§ **Work instructions**: What you return should match the data below exactly, with every entry reproduced.

§ **Provided data**:
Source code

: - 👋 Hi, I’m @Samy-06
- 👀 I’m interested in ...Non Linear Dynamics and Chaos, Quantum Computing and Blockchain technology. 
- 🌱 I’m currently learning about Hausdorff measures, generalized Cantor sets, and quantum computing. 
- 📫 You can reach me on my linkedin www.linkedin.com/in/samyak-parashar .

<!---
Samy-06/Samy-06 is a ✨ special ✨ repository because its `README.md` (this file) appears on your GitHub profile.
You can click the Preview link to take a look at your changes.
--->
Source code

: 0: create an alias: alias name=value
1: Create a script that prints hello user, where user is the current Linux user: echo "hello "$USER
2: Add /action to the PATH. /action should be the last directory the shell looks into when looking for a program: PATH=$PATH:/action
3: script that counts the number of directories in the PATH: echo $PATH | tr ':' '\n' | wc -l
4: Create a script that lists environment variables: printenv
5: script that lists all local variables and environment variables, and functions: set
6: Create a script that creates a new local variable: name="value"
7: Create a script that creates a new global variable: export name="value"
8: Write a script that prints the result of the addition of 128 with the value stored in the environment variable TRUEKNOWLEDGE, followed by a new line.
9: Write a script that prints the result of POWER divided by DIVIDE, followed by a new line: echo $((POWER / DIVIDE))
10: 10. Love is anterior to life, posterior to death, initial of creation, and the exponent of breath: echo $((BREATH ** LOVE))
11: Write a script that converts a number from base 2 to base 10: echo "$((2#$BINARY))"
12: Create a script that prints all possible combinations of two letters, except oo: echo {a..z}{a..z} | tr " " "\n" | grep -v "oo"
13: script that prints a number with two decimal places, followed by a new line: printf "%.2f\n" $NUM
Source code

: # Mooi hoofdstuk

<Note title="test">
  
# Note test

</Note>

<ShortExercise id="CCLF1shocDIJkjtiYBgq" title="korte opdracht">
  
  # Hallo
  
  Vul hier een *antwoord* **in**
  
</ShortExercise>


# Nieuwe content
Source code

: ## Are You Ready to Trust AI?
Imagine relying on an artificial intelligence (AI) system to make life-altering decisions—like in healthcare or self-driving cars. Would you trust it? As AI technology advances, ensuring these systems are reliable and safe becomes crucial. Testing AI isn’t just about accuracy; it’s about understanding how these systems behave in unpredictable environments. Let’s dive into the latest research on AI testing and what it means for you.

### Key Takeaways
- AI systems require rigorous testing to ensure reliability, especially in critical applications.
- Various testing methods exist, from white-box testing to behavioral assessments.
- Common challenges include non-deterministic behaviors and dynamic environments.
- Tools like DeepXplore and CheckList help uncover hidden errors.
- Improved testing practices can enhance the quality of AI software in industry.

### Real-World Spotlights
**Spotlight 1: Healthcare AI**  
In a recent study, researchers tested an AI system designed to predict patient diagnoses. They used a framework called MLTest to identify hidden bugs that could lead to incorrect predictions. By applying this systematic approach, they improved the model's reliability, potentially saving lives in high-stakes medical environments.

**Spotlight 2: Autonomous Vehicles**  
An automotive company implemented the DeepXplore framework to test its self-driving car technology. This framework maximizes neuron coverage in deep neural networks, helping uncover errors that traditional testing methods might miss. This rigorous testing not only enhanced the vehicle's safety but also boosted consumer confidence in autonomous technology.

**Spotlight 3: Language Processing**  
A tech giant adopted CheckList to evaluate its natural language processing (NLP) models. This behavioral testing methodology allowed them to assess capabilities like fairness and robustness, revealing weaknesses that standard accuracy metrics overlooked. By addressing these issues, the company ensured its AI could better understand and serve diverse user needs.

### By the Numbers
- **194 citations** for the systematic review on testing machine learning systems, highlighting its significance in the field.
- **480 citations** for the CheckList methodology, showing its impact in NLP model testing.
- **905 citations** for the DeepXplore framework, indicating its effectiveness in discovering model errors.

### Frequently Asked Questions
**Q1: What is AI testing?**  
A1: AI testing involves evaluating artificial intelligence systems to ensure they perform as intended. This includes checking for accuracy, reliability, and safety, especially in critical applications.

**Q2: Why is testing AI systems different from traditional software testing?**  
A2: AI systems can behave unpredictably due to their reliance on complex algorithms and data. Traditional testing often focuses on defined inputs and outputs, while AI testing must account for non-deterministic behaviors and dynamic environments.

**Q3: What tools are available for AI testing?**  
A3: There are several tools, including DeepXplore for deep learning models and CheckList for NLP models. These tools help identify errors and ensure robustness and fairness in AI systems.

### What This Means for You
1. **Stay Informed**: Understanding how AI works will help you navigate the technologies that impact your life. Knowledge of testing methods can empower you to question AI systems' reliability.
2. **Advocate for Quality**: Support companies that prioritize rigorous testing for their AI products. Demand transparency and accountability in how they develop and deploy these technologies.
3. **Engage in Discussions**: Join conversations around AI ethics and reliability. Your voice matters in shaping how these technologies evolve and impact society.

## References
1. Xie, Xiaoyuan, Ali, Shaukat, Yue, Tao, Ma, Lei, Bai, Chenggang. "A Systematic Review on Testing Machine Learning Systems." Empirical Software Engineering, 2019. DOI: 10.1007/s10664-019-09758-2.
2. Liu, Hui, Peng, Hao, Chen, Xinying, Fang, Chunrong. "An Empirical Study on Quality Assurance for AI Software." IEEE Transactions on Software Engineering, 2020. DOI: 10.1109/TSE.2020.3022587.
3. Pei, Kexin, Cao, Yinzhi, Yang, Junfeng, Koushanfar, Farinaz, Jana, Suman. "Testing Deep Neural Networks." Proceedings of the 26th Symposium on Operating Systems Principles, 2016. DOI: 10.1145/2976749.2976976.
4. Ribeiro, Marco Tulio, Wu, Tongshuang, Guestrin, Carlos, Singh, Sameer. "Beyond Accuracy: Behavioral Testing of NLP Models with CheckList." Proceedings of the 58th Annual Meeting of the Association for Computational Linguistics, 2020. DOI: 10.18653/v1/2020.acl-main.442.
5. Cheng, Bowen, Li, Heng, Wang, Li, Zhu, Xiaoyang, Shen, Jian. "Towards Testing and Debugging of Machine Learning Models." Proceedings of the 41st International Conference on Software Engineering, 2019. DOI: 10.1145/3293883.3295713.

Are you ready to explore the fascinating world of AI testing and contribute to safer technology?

§ **Task response**:
Source code

: - 👋 Hi, I’m @Samy-06
- 👀 I’m interested in ...Non Linear Dynamics and Chaos, Quantum Computing and Blockchain technology. 
- 🌱 I’m currently learning about Hausdorff measures, generalized Cantor sets, and quantum computing. 
- 📫 You can reach me on my linkedin www.linkedin.com/in/samyak-parashar .

<!---
Samy-06/Samy-06 is a ✨ special ✨ repository because its `README.md` (this file) appears on your GitHub profile.
You can click the Preview link to take a look at your changes.
--->
Source code

: 0: create an alias: alias name=value
1: Create a script that prints hello user, where user is the current Linux user: echo "hello "$USER
2: Add /action to the PATH. /action should be the last directory the shell looks into when looking for a program: PATH=$PATH:/action
3: script that counts the number of directories in the PATH: echo $PATH | tr ':' '\n' | wc -l
4: Create a script that lists environment variables: printenv
5: script that lists all local variables and environment variables, and functions: set
6: Create a script that creates a new local variable: name="value"
7: Create a script that creates a new global variable: export name="value"
8: Write a script that prints the result of the addition of 128 with the value stored in the environment variable TRUEKNOWLEDGE, followed by a new line.
9: Write a script that prints the result of POWER divided by DIVIDE, followed by a new line: echo $((POWER / DIVIDE))
10: 10. Love is anterior to life, posterior to death, initial of creation, and the exponent of breath: echo $((BREATH ** LOVE))
11: Write a script that converts a number from base 2 to base 10: echo "$((2#$BINARY))"
12: Create a script that prints all possible combinations of two letters, except oo: echo {a..z}{a..z} | tr " " "\n" | grep -v "oo"
13: script that prints a number with two decimal places, followed by a new line: printf "%.2f\n" $NUM
Source code

: # Mooi hoofdstuk

<Note title="test">
  
# Note test

</Note>

<ShortExercise id="CCLF1shocDIJkjtiYBgq" title="korte opdracht">
  
  # Hallo
  
  Vul hier een *antwoord* **in**
  
</ShortExercise>


# Nieuwe content
Source code

: ## Are You Ready to Trust AI?
Imagine relying on an artificial intelligence (AI) system to make life-altering decisions—like in healthcare or self-driving cars. Would you trust it? As AI technology advances, ensuring these systems are reliable and safe becomes crucial. Testing AI isn’t just about accuracy; it’s about understanding how these systems behave in unpredictable environments. Let’s dive into the latest research on AI testing and what it means for you.

### Key Takeaways
- AI systems require rigorous testing to ensure reliability, especially in critical applications.
- Various testing methods exist, from white-box testing to behavioral assessments.
- Common challenges include non-deterministic behaviors and dynamic environments.
- Tools like DeepXplore and CheckList help uncover hidden errors.
- Improved testing practices can enhance the quality of AI software in industry.

### Real-World Spotlights
**Spotlight 1: Healthcare AI**  
In a recent study, researchers tested an AI system designed to predict patient diagnoses. They used a framework called MLTest to identify hidden bugs that could lead to incorrect predictions. By applying this systematic approach, they improved the model's reliability, potentially saving lives in high-stakes medical environments.

**Spotlight 2: Autonomous Vehicles**  
An automotive company implemented the DeepXplore framework to test its self-driving car technology. This framework maximizes neuron coverage in deep neural networks, helping uncover errors that traditional testing methods might miss. This rigorous testing not only enhanced the vehicle's safety but also boosted consumer confidence in autonomous technology.

**Spotlight 3: Language Processing**  
A tech giant adopted CheckList to evaluate its natural language processing (NLP) models. This behavioral testing methodology allowed them to assess capabilities like fairness and robustness, revealing weaknesses that standard accuracy metrics overlooked. By addressing these issues, the company ensured its AI could better understand and serve diverse user needs.

### By the Numbers
- **194 citations** for the systematic review on testing machine learning systems, highlighting its significance in the field.
- **480 citations** for the CheckList methodology, showing its impact in NLP model testing.
- **905 citations** for the DeepXplore framework, indicating its effectiveness in discovering model errors.

### Frequently Asked Questions
**Q1: What is AI testing?**  
A1: AI testing involves evaluating artificial intelligence systems to ensure they perform as intended. This includes checking for accuracy, reliability, and safety, especially in critical applications.

**Q2: Why is testing AI systems different from traditional software testing?**  
A2: AI systems can behave unpredictably due to their reliance on complex algorithms and data. Traditional testing often focuses on defined inputs and outputs, while AI testing must account for non-deterministic behaviors and dynamic environments.

**Q3: What tools are available for AI testing?**  
A3: There are several tools, including DeepXplore for deep learning models and CheckList for NLP models. These tools help identify errors and ensure robustness and fairness in AI systems.

### What This Means for You
1. **Stay Informed**: Understanding how AI works will help you navigate the technologies that impact your life. Knowledge of testing methods can empower you to question AI systems' reliability.
2. **Advocate for Quality**: Support companies that prioritize rigorous testing for their AI products. Demand transparency and accountability in how they develop and deploy these technologies.
3. **Engage in Discussions**: Join conversations around AI ethics and reliability. Your voice matters in shaping how these technologies evolve and impact society.

## References
1. Xie, Xiaoyuan, Ali, Shaukat, Yue, Tao, Ma, Lei, Bai, Chenggang. "A Systematic Review on Testing Machine Learning Systems." Empirical Software Engineering, 2019. DOI: 10.1007/s10664-019-09758-2.
2. Liu, Hui, Peng, Hao, Chen, Xinying, Fang, Chunrong. "An Empirical Study on Quality Assurance for AI Software." IEEE Transactions on Software Engineering, 2020. DOI: 10.1109/TSE.2020.3022587.
3. Pei, Kexin, Cao, Yinzhi, Yang, Junfeng, Koushanfar, Farinaz, Jana, Suman. "Testing Deep Neural Networks." Proceedings of the 26th Symposium on Operating Systems Principles, 2016. DOI: 10.1145/2976749.2976976.
4. Ribeiro, Marco Tulio, Wu, Tongshuang, Guestrin, Carlos, Singh, Sameer. "Beyond Accuracy: Behavioral Testing of NLP Models with CheckList." Proceedings of the 58th Annual Meeting of the Association for Computational Linguistics, 2020. DOI: 10.18653/v1/2020.acl-main.442.
5. Cheng, Bowen, Li, Heng, Wang, Li, Zhu, Xiaoyang, Shen, Jian. "Towards Testing and Debugging of Machine Learning Models." Proceedings of the 41st International Conference on Software Engineering, 2019. DOI: 10.1145/3293883.3295713.

Are you ready to explore the fascinating world of AI testing and contribute to safer technology?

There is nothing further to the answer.